◆ 読む文章:
MasaichiYaguchi

クナシリのMasaichiYaguchiのレビュー・感想・評価

クナシリ(2019年製作の映画)
3.6
ロシアのウクライナ侵攻が国際的な問題になっているが、旧ソ連出身フランス在住のウラジーミル・コズロフ監督がロシア連邦保安庁の特別許可と国境警察の通行許可を得て撮影を敢行した、ロシアが実効支配する北方領土の国後島のドキュメンタリーからは、ロシア人島民の厳しい暮らしぶりや日本に対する本音が見えてくる。
戦後の1947年から48年にかけて、国後島から日本人の強制退去が行われ、日本政府は問題が解決するまで入域を行わないよう国民に要請している。
だから、ロシア人島民の暮らしぶりや荒涼とした風景を見ていると、そこが嘗て日本の領土だった国後島であるとは分からない。
それでも登場するロシア人島民たちが、第2次世界大戦の痕跡やそれ以前の遺物を土から掘り起こしながら語る日本人との思い出や、インサートされる写真、資料、風景から、確かに日本人が暮らしていたであろう名残りが感じられる。

◆ 取り組む課題:
**A.** 映画『クナシリ』のレビューを2文で要約してください。
**B.** 映画『クナシリ』のレビューを、最後の文の後から書き継ぐこと。

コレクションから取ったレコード
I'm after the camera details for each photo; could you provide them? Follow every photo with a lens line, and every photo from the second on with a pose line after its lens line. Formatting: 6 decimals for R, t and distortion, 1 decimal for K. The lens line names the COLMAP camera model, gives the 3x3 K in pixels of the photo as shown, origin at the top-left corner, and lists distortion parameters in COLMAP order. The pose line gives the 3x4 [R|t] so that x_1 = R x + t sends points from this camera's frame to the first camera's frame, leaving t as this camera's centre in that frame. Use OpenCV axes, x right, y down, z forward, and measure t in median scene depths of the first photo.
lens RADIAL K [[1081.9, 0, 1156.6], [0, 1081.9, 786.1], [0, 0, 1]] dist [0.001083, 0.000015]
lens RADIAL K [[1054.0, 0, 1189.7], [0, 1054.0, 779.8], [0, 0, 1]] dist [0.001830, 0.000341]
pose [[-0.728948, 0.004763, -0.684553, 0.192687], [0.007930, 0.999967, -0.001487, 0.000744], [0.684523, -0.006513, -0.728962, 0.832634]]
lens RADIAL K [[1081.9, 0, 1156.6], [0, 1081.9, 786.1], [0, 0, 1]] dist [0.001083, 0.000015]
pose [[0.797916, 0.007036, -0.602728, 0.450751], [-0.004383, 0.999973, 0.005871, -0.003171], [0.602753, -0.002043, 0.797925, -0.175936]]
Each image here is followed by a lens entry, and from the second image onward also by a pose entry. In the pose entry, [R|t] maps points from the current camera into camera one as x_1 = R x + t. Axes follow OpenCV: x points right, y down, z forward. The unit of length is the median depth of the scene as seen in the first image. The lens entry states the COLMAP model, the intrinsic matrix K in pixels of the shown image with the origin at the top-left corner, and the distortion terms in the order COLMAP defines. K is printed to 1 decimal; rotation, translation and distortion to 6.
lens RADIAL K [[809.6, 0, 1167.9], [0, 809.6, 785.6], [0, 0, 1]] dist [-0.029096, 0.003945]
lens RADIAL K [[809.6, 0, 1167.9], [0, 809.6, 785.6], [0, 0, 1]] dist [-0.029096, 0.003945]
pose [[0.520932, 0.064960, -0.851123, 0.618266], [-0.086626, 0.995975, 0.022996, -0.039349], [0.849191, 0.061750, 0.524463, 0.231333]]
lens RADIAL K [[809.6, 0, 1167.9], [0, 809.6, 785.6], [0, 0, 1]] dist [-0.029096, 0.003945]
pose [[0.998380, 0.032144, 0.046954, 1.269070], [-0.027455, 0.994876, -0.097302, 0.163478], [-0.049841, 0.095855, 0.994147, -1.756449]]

◆ あなたの解答:
**A.** 旧ソ連出身でフランス在住のウラジーミル・コズロフ監督が特別許可を得て撮影した、ロシアが実効支配する国後島のドキュメンタリーからは、ロシア人島民の厳しい暮らしぶりや日本に対する本音が見えてくる。1947年から48年にかけて日本人が強制退去させられたこの島は、風景を見るだけではかつて日本の領土だったとは分からないが、島民が遺物を掘り起こしながら語る日本人との思い出や、挿入される写真、資料、風景から、日本人が暮らしていた名残りが感じられる。

**B.**
「北方領土返還」と「平和条約」という言葉が映画の中で何度か出てくるが、国後島の“真実”が明かされた本作を観ると、それが実態から如何に乖離しているのかが分かって暗澹たる思いになる。
更に、日本とロシアの主張が膠着状態のまま政治に翻弄されてきた当事者たちの複雑な心境も垣間見えてくる。
そして今、現在進行形でロシアの侵攻を受けたウクライナでは町が破壊され、子どもを含めた民間人も犠牲者となり、多くの人々が母国を離れて近隣諸国へ避難せざるを得ない状況になっている。
このドキュメンタリーは、改めて国益の対立に巻き込まれた人々に思いを馳せる起爆剤のような作品だと思う。